Drugmakers including Sanofi SA, Glaxosmithkline Plc, and Pfizer Inc. plan to hike prices on up to 300 drugs in the United States starting Jan. 1, according to the pharmaceutical companies and data analyzed by 3 Axis Advisors, a healthcare research firm.
3 Axis is a consulting firm that collaborates with pharmaceutical groups, foundations, and health plans over concerns on supply chain issues and drug pricing.
What Initiated the Price Hike?
The rise in U.S. prices come as one of the many effects of the COVID-19 pandemic, which brought stricter lockdowns and therefore reduced clinical visits and demand for drugs. They are also aiming to fight new drug price lowering rules set by the Trump administration, which would take away profits from the pharmaceutical companies.
The companies kept their price hikes at 10% or below, with Pfizer and Sanofi, the largest companies to increase prices so far, keeping an increase of 5% or less in most of their products, according to the data analyzed by 3 Axis.
According to the firm, GSK also raised prices on two of its vaccines — Shingrix, its shingles vaccine, and Pediatrix, its diphtheria, tetanus, and pertussis vaccine — by 7% and 8.6%, respectively.
Teva Pharmaceuticals, the company responsible for manufacturing a faulty medical device called Paragard and is now being the target of the Paragard lawsuits which cite injuries, also announced price hikes on 15 of its drugs.
Some of these drugs are the asthma steroid Qvar, and Austedo, which is used to treat rare neurological disorders, which combined, brought in $650 million of sales for the company in 2019. This year, they are set to see an increase in price of around 5% to 6%. Teva also increased the prices of their drugs Nuvigil, for narcolepsy treatment, and muscle relaxant Amrix, as much as 9.4%.
It is important to note that as of today, despite the growing number of plaintiffs surrounding the Paragard lawsuit, Teva Pharmaceuticals is still yet to be held accountable for the lives it affected and the happiness of the families it stole from its users who experienced its long-term adverse effects.
More announcements of price hikes are set to be announced on Friday and in early weeks of January.
Why All of These do Not Come as a Surprise
In 2020, drugmakers also raised prices on an average of around 5% in almost 860 drugs, according to 3 Axis. Since 2015, there was almost no movement in drug prices, both on the number of drugs impacted by the price increases, and the size of the hikes.
This increase can be explained with pharmaceutical companies like Pfizer playing hero by coming forward to develop COVID-19 vaccines which will supposedly save us from death by pandemic. These hikes can help make up for lost profits as doctor visits and prescriptions drastically plunged during lockdown in different parts of the world.
Pfizer spokeswoman Amy Rose said in a statement that the increase in prices is just fair to support investments that will enable them to continue the search for new discoveries and breakthroughs and deliver them to the “patients who need them,” particularly talking about the COVID-19 vaccine that the pharmaceutical giant developed with Germany’s BioNTech.
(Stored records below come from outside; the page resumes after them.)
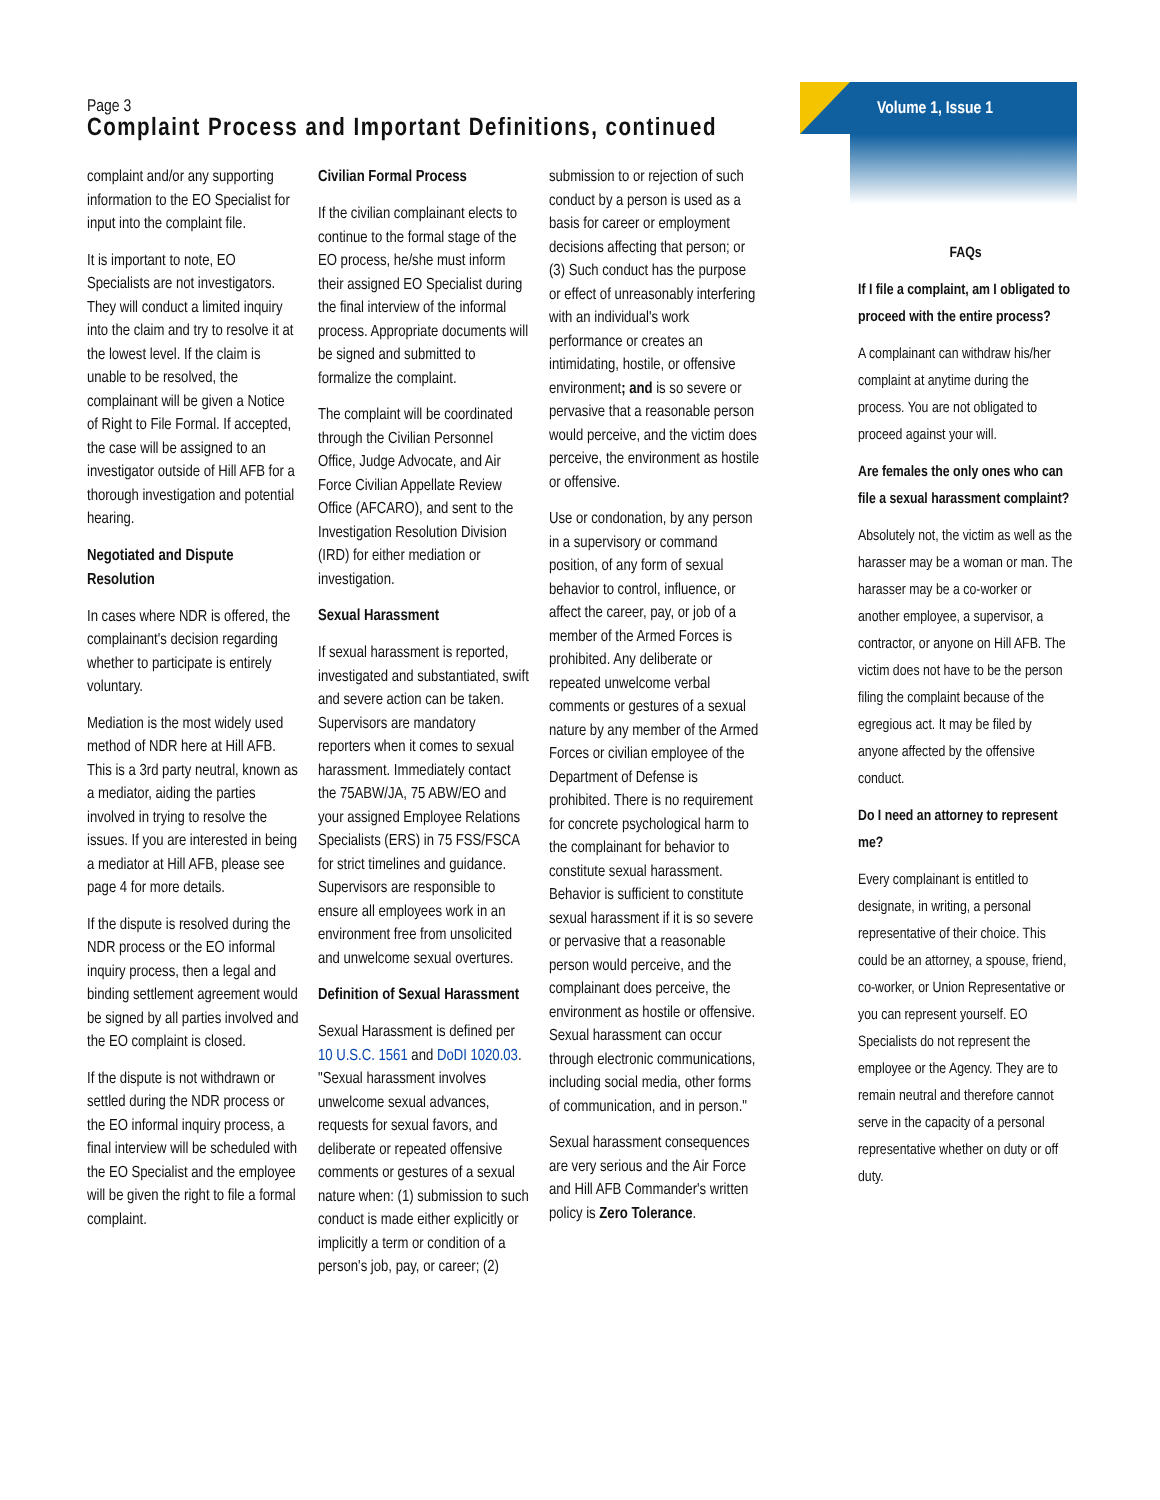Volume 1, Issue 1
Page 3
Complaint Process and Important Definitions, continued
complaint and/or any supporting information to the EO Specialist for input into the complaint file.
It is important to note, EO Specialists are not investigators. They will conduct a limited inquiry into the claim and try to resolve it at the lowest level. If the claim is unable to be resolved, the complainant will be given a Notice of Right to File Formal. If accepted, the case will be assigned to an investigator outside of Hill AFB for a thorough investigation and potential hearing.
Negotiated and Dispute Resolution
In cases where NDR is offered, the complainant's decision regarding whether to participate is entirely voluntary.
Mediation is the most widely used method of NDR here at Hill AFB. This is a 3rd party neutral, known as a mediator, aiding the parties involved in trying to resolve the issues. If you are interested in being a mediator at Hill AFB, please see page 4 for more details.
If the dispute is resolved during the NDR process or the EO informal inquiry process, then a legal and binding settlement agreement would be signed by all parties involved and the EO complaint is closed.
If the dispute is not withdrawn or settled during the NDR process or the EO informal inquiry process, a final interview will be scheduled with the EO Specialist and the employee will be given the right to file a formal complaint.
Civilian Formal Process
If the civilian complainant elects to continue to the formal stage of the EO process, he/she must inform their assigned EO Specialist during the final interview of the informal process. Appropriate documents will be signed and submitted to formalize the complaint.
The complaint will be coordinated through the Civilian Personnel Office, Judge Advocate, and Air Force Civilian Appellate Review Office (AFCARO), and sent to the Investigation Resolution Division (IRD) for either mediation or investigation.
Sexual Harassment
If sexual harassment is reported, investigated and substantiated, swift and severe action can be taken. Supervisors are mandatory reporters when it comes to sexual harassment. Immediately contact the 75ABW/JA, 75 ABW/EO and your assigned Employee Relations Specialists (ERS) in 75 FSS/FSCA for strict timelines and guidance. Supervisors are responsible to ensure all employees work in an environment free from unsolicited and unwelcome sexual overtures.
Definition of Sexual Harassment
Sexual Harassment is defined per 10 U.S.C. 1561 and DoDI 1020.03. "Sexual harassment involves unwelcome sexual advances, requests for sexual favors, and deliberate or repeated offensive comments or gestures of a sexual nature when: (1) submission to such conduct is made either explicitly or implicitly a term or condition of a person's job, pay, or career; (2)
submission to or rejection of such conduct by a person is used as a basis for career or employment decisions affecting that person; or (3) Such conduct has the purpose or effect of unreasonably interfering with an individual's work performance or creates an intimidating, hostile, or offensive environment; and is so severe or pervasive that a reasonable person would perceive, and the victim does perceive, the environment as hostile or offensive.
Use or condonation, by any person in a supervisory or command position, of any form of sexual behavior to control, influence, or affect the career, pay, or job of a member of the Armed Forces is prohibited. Any deliberate or repeated unwelcome verbal comments or gestures of a sexual nature by any member of the Armed Forces or civilian employee of the Department of Defense is prohibited. There is no requirement for concrete psychological harm to the complainant for behavior to constitute sexual harassment. Behavior is sufficient to constitute sexual harassment if it is so severe or pervasive that a reasonable person would perceive, and the complainant does perceive, the environment as hostile or offensive. Sexual harassment can occur through electronic communications, including social media, other forms of communication, and in person."
Sexual harassment consequences are very serious and the Air Force and Hill AFB Commander's written policy is Zero Tolerance.
FAQs
If I file a complaint, am I obligated to proceed with the entire process?
A complainant can withdraw his/her complaint at anytime during the process. You are not obligated to proceed against your will.
Are females the only ones who can file a sexual harassment complaint?
Absolutely not, the victim as well as the harasser may be a woman or man. The harasser may be a co-worker or another employee, a supervisor, a contractor, or anyone on Hill AFB. The victim does not have to be the person filing the complaint because of the egregious act. It may be filed by anyone affected by the offensive conduct.
Do I need an attorney to represent me?
Every complainant is entitled to designate, in writing, a personal representative of their choice. This could be an attorney, a spouse, friend, co-worker, or Union Representative or you can represent yourself. EO Specialists do not represent the employee or the Agency. They are to remain neutral and therefore cannot serve in the capacity of a personal representative whether on duty or off duty.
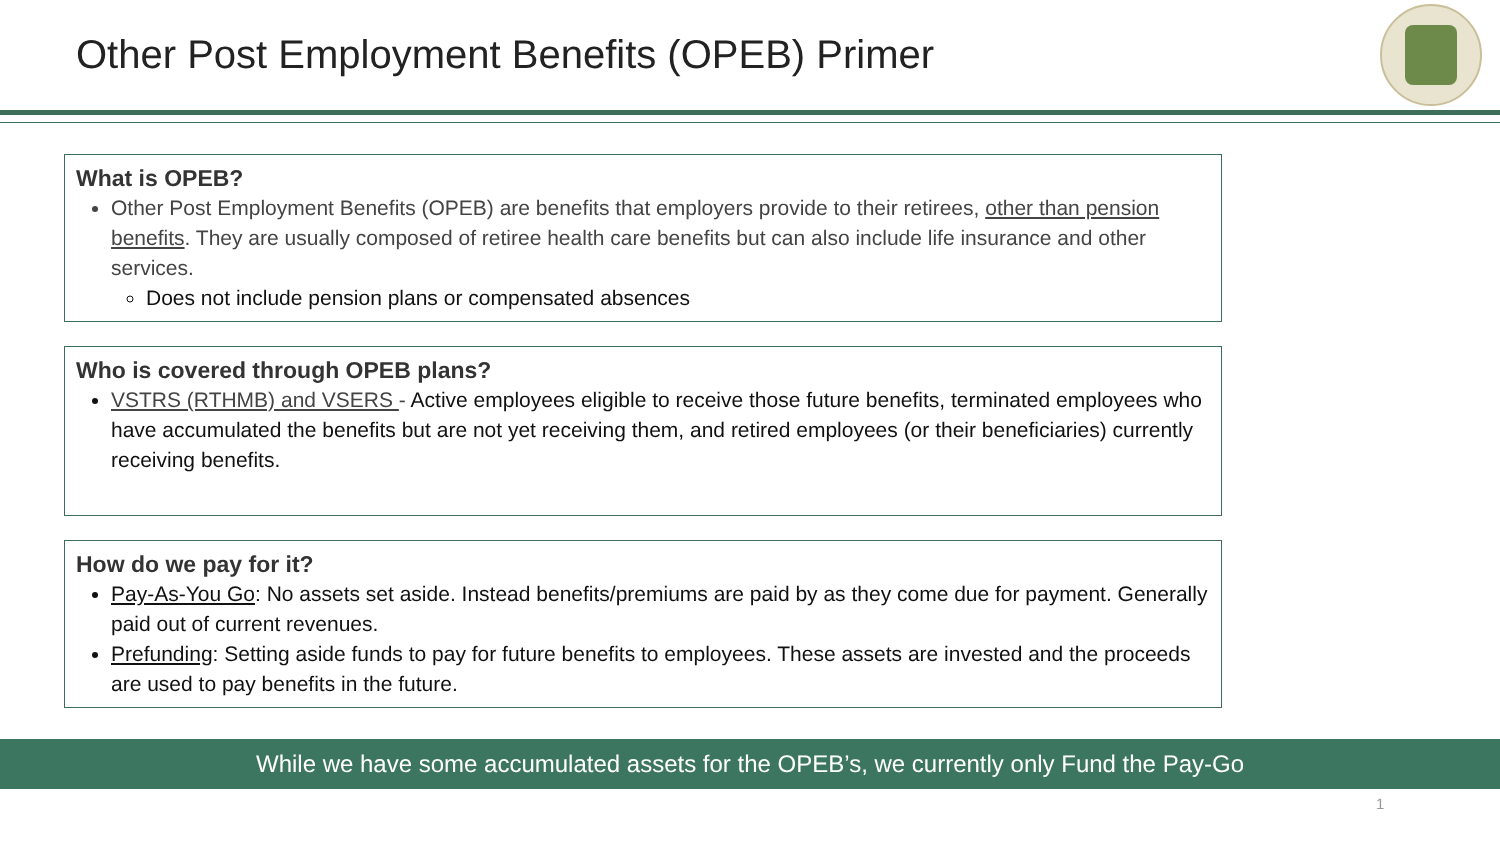Other Post Employment Benefits (OPEB) Primer
What is OPEB?
Other Post Employment Benefits (OPEB) are benefits that employers provide to their retirees, other than pension benefits. They are usually composed of retiree health care benefits but can also include life insurance and other services.
Does not include pension plans or compensated absences
Who is covered through OPEB plans?
VSTRS (RTHMB) and VSERS - Active employees eligible to receive those future benefits, terminated employees who have accumulated the benefits but are not yet receiving them, and retired employees (or their beneficiaries) currently receiving benefits.
How do we pay for it?
Pay-As-You Go: No assets set aside. Instead benefits/premiums are paid by as they come due for payment. Generally paid out of current revenues.
Prefunding: Setting aside funds to pay for future benefits to employees. These assets are invested and the proceeds are used to pay benefits in the future.
While we have some accumulated assets for the OPEB’s, we currently only Fund the Pay-Go
1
Spokesperson Ashleigh Koss of France’s Sanofi also communicated the company’s plan to increase prices on some of its vaccines by 5% or less and is set to make more price hike announcements towards the end of January.
The Struggle that Keeps on Enduring
Slashing the prices of U.S. prescription drugs has been the focus of the Trump administration, after committing to it during his 2016 campaign. In late 2020, he issued a number of executive orders aimed at cutting drug prices, but legal challenges and other underlying problems can put a limit to their impact.
In early December, a federal judge blocked a Trump administration rule meant to lower drug prices from being implemented at the beginning of 2021. Several groups from the industry also protested against it, like PhRMA, America’s leading pharmaceutical trade group.
President-elect Biden has also committed to lowering drug costs and to allowing Medicare to negotiate drug prices. Congressional Democrats have been supportive of the idea and of the possibility of passing such legislation, which could cost the industry $300 billion by 2029, as stated by the Congressional Budget Office.